Um, but when I got into the company, I didn't really understand the dynamic about how close the friendships were with my father's direct competitors. And that showed me something about who we are, who my father is, and how he could be a leader in the industry and really be.

I'm talking about lifelong close friendships. with, you know, essentially all of our competitors. And that has carried on. In our industry, which is a bit unique, I'm friends with almost everyone. And I mean, like, good friends. Like, pick up the phone, friends. Like, go out and do things together, friends. With many of our, of our competitors.

And I think that's somewhat unique. And, and it really is, it gave, it gave me sort of an understanding about Who we are, and who we are as a company is really based on who my father is. He, he took that this is who we are and this is what we're going to be and he created this model and and that's what we have perpetuated and that's what we're instilling into the next generation is this integrity that we look out for the best interest of our client at all times.

But there's a lot of other players. And so, I can't just look out for his interests, I have to recognize that the designer wants a beautiful hotel, the operator wants a functioning hotel that makes sense, and, and the client has a budget that we have to meet, and there's all these parts and pieces, and so how do you do that?

How do you achieve, you know, success by all parties? Because it's very hard to, remember what I told you, my measure of success is at the end, everyone is happy, and, and that's not easy. And so to do that, if you have integrity, and you are straightforward and honest, and you collaborate so that your ideas are not the only ideas.
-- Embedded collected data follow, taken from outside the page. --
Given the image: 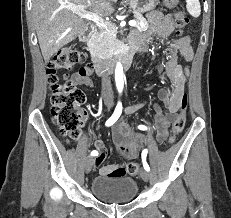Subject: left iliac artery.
I'll return each instance as SVG.
<instances>
[{
	"label": "left iliac artery",
	"mask_w": 231,
	"mask_h": 218,
	"mask_svg": "<svg viewBox=\"0 0 231 218\" xmlns=\"http://www.w3.org/2000/svg\"><path fill=\"white\" fill-rule=\"evenodd\" d=\"M138 128H139L140 130H147V129H148V127H147V126H144V125H139ZM146 156H147V150L144 149V150L142 151L143 166H144V169H145L146 171H149L150 168H149V165H148L147 162H146Z\"/></svg>",
	"instance_id": "44dca946"
}]
</instances>
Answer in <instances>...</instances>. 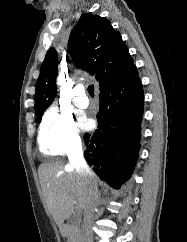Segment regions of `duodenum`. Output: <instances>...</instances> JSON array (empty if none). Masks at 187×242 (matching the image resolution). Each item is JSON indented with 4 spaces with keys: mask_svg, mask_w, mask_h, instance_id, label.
<instances>
[{
    "mask_svg": "<svg viewBox=\"0 0 187 242\" xmlns=\"http://www.w3.org/2000/svg\"><path fill=\"white\" fill-rule=\"evenodd\" d=\"M70 231V226L68 224H62L60 226V232L62 235L66 236Z\"/></svg>",
    "mask_w": 187,
    "mask_h": 242,
    "instance_id": "1",
    "label": "duodenum"
}]
</instances>
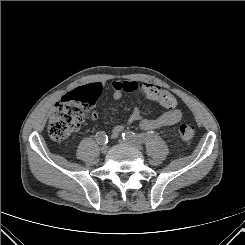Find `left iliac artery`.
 I'll list each match as a JSON object with an SVG mask.
<instances>
[{
  "instance_id": "left-iliac-artery-1",
  "label": "left iliac artery",
  "mask_w": 245,
  "mask_h": 245,
  "mask_svg": "<svg viewBox=\"0 0 245 245\" xmlns=\"http://www.w3.org/2000/svg\"><path fill=\"white\" fill-rule=\"evenodd\" d=\"M122 137L124 140H130V141L142 144L150 137V134H147V133L136 134L130 131L128 132L126 131L122 133Z\"/></svg>"
}]
</instances>
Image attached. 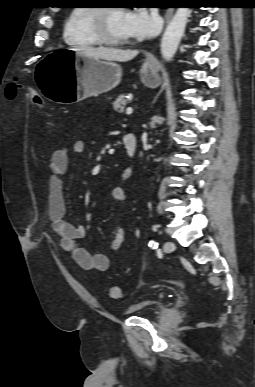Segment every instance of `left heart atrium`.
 I'll return each mask as SVG.
<instances>
[{
	"label": "left heart atrium",
	"mask_w": 255,
	"mask_h": 387,
	"mask_svg": "<svg viewBox=\"0 0 255 387\" xmlns=\"http://www.w3.org/2000/svg\"><path fill=\"white\" fill-rule=\"evenodd\" d=\"M161 27L159 17L140 8L126 12L124 29L130 38H150L156 35Z\"/></svg>",
	"instance_id": "obj_1"
}]
</instances>
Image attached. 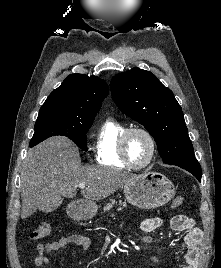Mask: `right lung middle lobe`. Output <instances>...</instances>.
Instances as JSON below:
<instances>
[{"instance_id":"right-lung-middle-lobe-1","label":"right lung middle lobe","mask_w":221,"mask_h":268,"mask_svg":"<svg viewBox=\"0 0 221 268\" xmlns=\"http://www.w3.org/2000/svg\"><path fill=\"white\" fill-rule=\"evenodd\" d=\"M93 120L64 112H39L30 147L51 136L62 135L71 139L82 150L87 151L86 133Z\"/></svg>"}]
</instances>
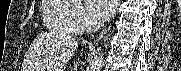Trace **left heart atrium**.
Returning <instances> with one entry per match:
<instances>
[{
	"instance_id": "left-heart-atrium-1",
	"label": "left heart atrium",
	"mask_w": 181,
	"mask_h": 71,
	"mask_svg": "<svg viewBox=\"0 0 181 71\" xmlns=\"http://www.w3.org/2000/svg\"><path fill=\"white\" fill-rule=\"evenodd\" d=\"M93 16L98 20H107L115 11V0H89L87 1Z\"/></svg>"
}]
</instances>
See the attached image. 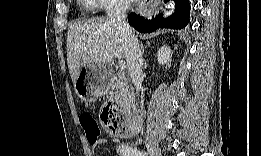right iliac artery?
I'll return each mask as SVG.
<instances>
[{"label": "right iliac artery", "mask_w": 261, "mask_h": 156, "mask_svg": "<svg viewBox=\"0 0 261 156\" xmlns=\"http://www.w3.org/2000/svg\"><path fill=\"white\" fill-rule=\"evenodd\" d=\"M118 152L123 156H143L141 151L126 144L119 145Z\"/></svg>", "instance_id": "right-iliac-artery-1"}]
</instances>
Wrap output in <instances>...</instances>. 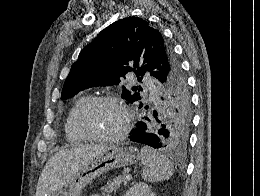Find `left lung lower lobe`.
<instances>
[{
	"label": "left lung lower lobe",
	"instance_id": "obj_1",
	"mask_svg": "<svg viewBox=\"0 0 260 196\" xmlns=\"http://www.w3.org/2000/svg\"><path fill=\"white\" fill-rule=\"evenodd\" d=\"M136 125V129H133L130 132V140L143 143L154 148L160 147V139L158 135L148 132L147 127L143 122H138Z\"/></svg>",
	"mask_w": 260,
	"mask_h": 196
}]
</instances>
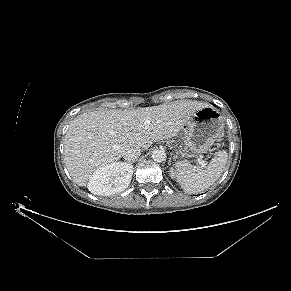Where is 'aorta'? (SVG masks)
Masks as SVG:
<instances>
[{
  "label": "aorta",
  "mask_w": 291,
  "mask_h": 291,
  "mask_svg": "<svg viewBox=\"0 0 291 291\" xmlns=\"http://www.w3.org/2000/svg\"><path fill=\"white\" fill-rule=\"evenodd\" d=\"M165 157H166V154L163 150L157 149L152 152V159L155 162H163L165 160Z\"/></svg>",
  "instance_id": "obj_1"
}]
</instances>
Collaboration doesn't mean just one set of ideas, right? So we have to all be part of this process to achieve success, and I've found that learning from my father and instilling that in the next generation is really critical to our success. You know, when you say, what did we model from Camp to the Parker Company?

We modeled Camp from the Parker Company, because that's where I was first. And I figured if we can, if we can instill, you know, It's, it's part of service, right? When you say courteous, courtesy is one of our core values, you know. I, I, I'm constantly frustrated in, in the fact that I'm on, supposedly, on the same team as all these really smart people.

And I see so much animosity, and so many finger pointing, and, you know, the blame, the blame game. If something goes wrong, something goes wrong. I told you. What do we do? Problem solving. Everything goes wrong. A hundred things go wrong. On every project. But we all want the same thing. We need a hotel to open on time.

And look beautiful. Under budget. And so, when we're all in the same... I have always tried, no matter how difficult a member of the team is, to be courteous. And that was, you know, my father could be courteous until it was time to say, Listen guys, if you, if you insist, you know, we're not going to get to the finish line.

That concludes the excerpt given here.